Um passo importante foi dado pelo Congresso Nacional. O PLP 74/2026, cujo texto aprovado na Câmara foi relatado pelo deputado federal alagoano Isnaldo Bulhões Jr., adapta as regras fiscais de 2026 e abre caminho para a execução de incentivos do Regime Especial de Tributação para Serviços de Datacenter (Redata). A proposta foi aprovada na Câmara e, em seguida, recebeu 66 votos favoráveis e nenhum contrário no Senado. Agora segue para sanção presidencial.
O que isso tem a ver com a vida das pessoas?
Data centers são a infraestrutura física da economia digital. Eles sustentam serviços de nuvem, processamento de grandes volumes de dados, sistemas bancários, aplicativos e inteligência artificial. Atrair essas estruturas significa disputar investimentos de grande porte, ampliar a infraestrutura digital instalada no país e melhorar a posição do Brasil numa economia que cresce rapidamente.

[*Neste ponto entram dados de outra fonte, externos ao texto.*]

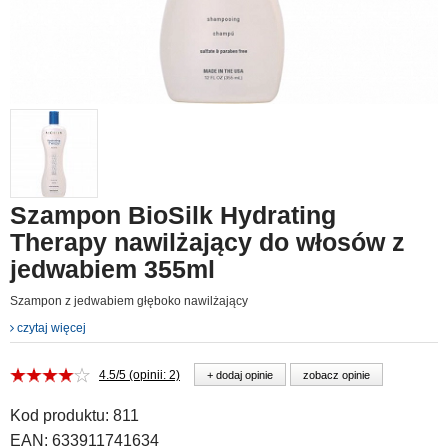
Szampon BioSilk Hydrating
Therapy nawilżający do włosów z
jedwabiem 355ml
Szampon z jedwabiem głęboko nawilżający
czytaj więcej
4.5/5 (opinii: 2)
+ dodaj opinie
zobacz opinie
Kod produktu:
811
EAN:
633911741634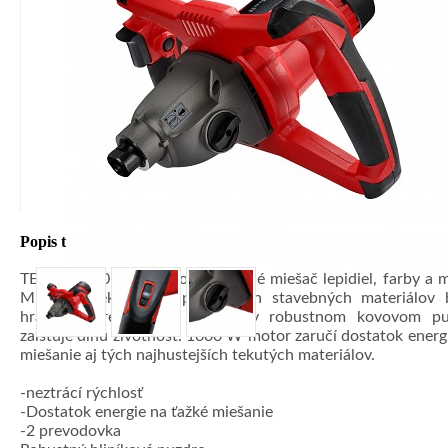
Popis tovaru
TE-MX 1600-2 CE vysoko kvalitné miešač lepidiel, farby a m
Miešanie tekutých a práškových stavebných materiálov 
hračkou. Prevodovka uložená v robustnom kovovom pu
zaisťuje dlhú životnosť. 1600 W motor zaručí dostatok energ
miešanie aj tých najhustejších tekutých materiálov.
4 obrázky v galérii
-neztrácí rýchlosť
-Dostatok energie na ťažké miešanie
-2 prevodovka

Para Isnaldo, a competição é internacional: empresas comparam países antes de decidir onde instalar novos centros de processamento de dados. Por isso, segurança jurídica e um ambiente tributário competitivo fazem diferença na decisão de investir.
“Trata-se de setor intensivo em investimentos e marcado por elevada competição internacional na escolha da localização de novos empreendimentos, circunstância que recomenda a existência de um ambiente tributário capaz de favorecer a atração e a realização desses investimentos no Brasil”, afirmou Isnaldo durante a discussão do projeto.
O papel de Isnaldo
Isnaldo não apenas votou a favor da proposta. Como relator na Câmara, coube a ele analisar o projeto, apresentar o substitutivo, negociar alterações e construir o texto que reuniu maioria para aprovação de uma pauta fiscal complexa. O texto passou pela Câmara
por 346 votos a 46, com três abstenções.
A lógica é simples: o Brasil já consome inteligência artificial e serviços digitais todos os dias. O desafio é também receber os investimentos, a infraestrutura e as oportunidades econômicas geradas por essa transformação.